Thousands of Brazilians over the last year received the same communication from their banks: the letter or email usually explained that the account would be transferred to a new unit, due to the closing of the original branch. The movement, increasingly common, is a reflection of the increase in digitization, which gained strength in the pandemic, and also the increase in pressure from fintechs. In this scenario, the large listed banks deactivated nearly 1.8 thousand branches in the 12 months closed in September.
During this period, Banco do Brasil and Bradesco led branch closures, with 765 and 762 points closed, respectively. Over these 12 months, the two institutions laid off a total of 14,700 workers. The movement of closures also took place at Santander and Itaú, but in a much lighter way: the two banks closed 139 and 112 branches in the period. Unlike what happened with the two rivals, the institutions hired employees in the period.
The trend of closing the doors of physical units is still going to continue. A study by the German consultancy Roland Berger pointed out that the country’s five large banks could reduce the number of their branches by no less than 30%. At some big banks, branch transactions have dropped 70% this year, while cellphone transactions have jumped more than 90%.
BUREAUCRACY. It was at one of these agencies that the Colombian David Vélez, founder of Nubank, entered when he arrived in Brazil, in 2012, to try to open a checking account. The revolving doors with metal detectors and armed security guards showed that the process of opening an account would be difficult and slow.
And so it was.
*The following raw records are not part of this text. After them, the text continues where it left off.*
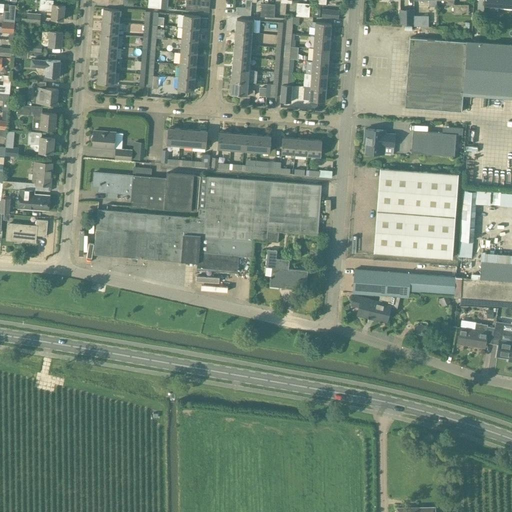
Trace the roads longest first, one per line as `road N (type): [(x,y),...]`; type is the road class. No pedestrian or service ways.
road 1 (primary): [(511,440),(350,396),(0,336)]
road 2 (unclassified): [(327,327),(62,269)]
road 3 (unclassified): [(327,327),(344,121)]
road 4 (unclassified): [(511,385),(327,327)]
road 5 (residential): [(62,269),(75,100)]
road 6 (residential): [(344,121),(209,111)]
road 7 (residential): [(209,111),(75,100)]
road 8 (residential): [(344,121),(352,0)]
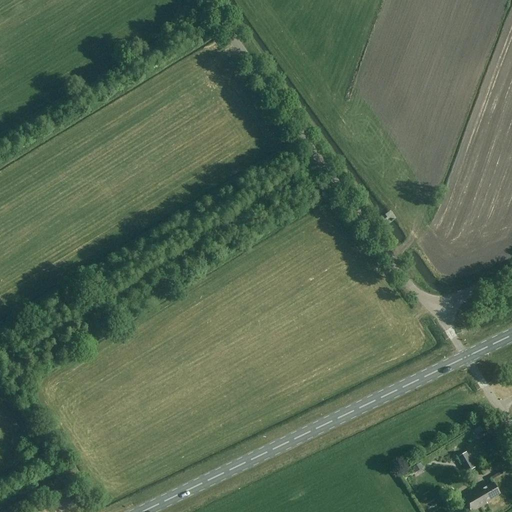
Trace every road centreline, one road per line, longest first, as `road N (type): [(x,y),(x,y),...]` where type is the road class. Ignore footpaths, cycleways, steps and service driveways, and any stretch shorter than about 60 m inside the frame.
road 1 (unclassified): [(433,311),(207,0)]
road 2 (primary): [(141,511),(465,357)]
Four months later and a series of documents delivered, Vélez opened his account and was convinced that there was room for this process to be easier, as he says in Nubank’s IPO documents, which should debut on the Stock Exchange worth more than Itaú , Bradesco and Santander – and without any physical branch.
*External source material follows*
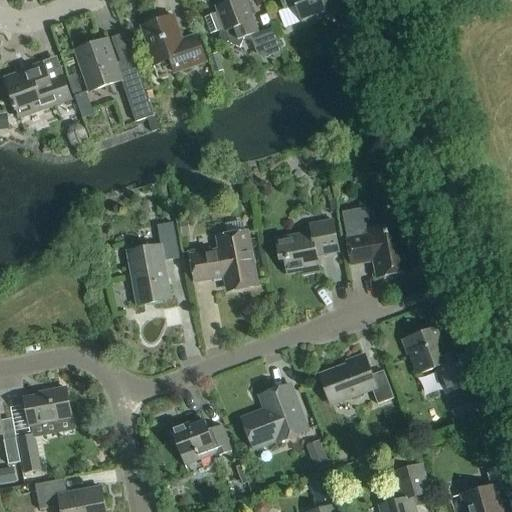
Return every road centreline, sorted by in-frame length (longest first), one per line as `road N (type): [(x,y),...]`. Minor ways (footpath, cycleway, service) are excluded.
road 1 (residential): [(116,401),(366,309),(425,302)]
road 2 (residential): [(116,401),(96,367),(66,358),(0,371)]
The Roland Berger study that was prepared earlier this year considers two driving forces that would lead banks to close branches. One was the increased competition with fintechs, already fully integrated with 100% digital service, and the other was a low interest scenario, which had been affecting the bank spread (difference between the cost of funding and granting credit), something that affects your profitability.
PROFILES Claudio Gallina, senior director of financial institutions at the risk rating agency Fitch, says that this process of closing branches also reflects the change in the client’s profile, with the arrival of the younger – and digital – to the active economy. Gallina points out that, in addition to the first move made by banks, to close branches very close to others, now the remaining points should have fewer employees, as the flow of customers will be smaller.
Banks recognize that the process is ongoing. The president of Bradesco, Octávio de Lazari, said in a recent conference call that the bank will close 179 branches this year and will transform 377 into business units, which no longer have a cashier and are cheaper.
Before the pandemic, Bradesco tellers at branches performed 1 million authentications a day, whether from a bank slip or an account. Today, that number has dropped to 112,000.
In Bradesco’s new agency model, the economy is mainly safe. “Bradesco had 10,000 armed guards inside the branches. Expenses with strong cars were enormously expensive”, he said. In two years, a thousand branches were revamped.
Despite this, banks have stated that physical presence plays an important role in the business. “I always say that we have the branch network by conviction. We made an adjustment in the network in the last five years, a reduction of a thousand points of sale. We reduced the overlap a lot”, commented the president of Itaú, Milton Maluhy Filho, in a conference call about the results of the third quarter. “We still see good demand at physical points”, he emphasizes.
At Santander, the decision has been to have more physical units in the central regions of the country, exactly where the financial institution believes that the potential for growth is greater. “We are opening branches in central Brazil, where there is growth,” said the bank’s financial director, Angel Santodomingo.
Therefore, the institution took the decision to open service points in the Midwest, where agribusiness is booming. Even so, the Spanish bank closed 139 branches in the 12 months ended in September.
WIN-WIN. Professor at Fundação Getúlio Vargas (FGV), Joelson Sampaio says that this movement is the result of the digitalization of society – a phenomenon that, in the case of the relationship with banks, brought benefits both to companies and to customers.
“More people started to use digital services, and banks want to face up to fintechs and reduce their costs”, he comments. According to him, the agencies will also move towards having a new proposal, like the business units, which can be focused on other services off the banks’ shelf, such as investments, for example. Information is from the newspaper The State of São Paulo.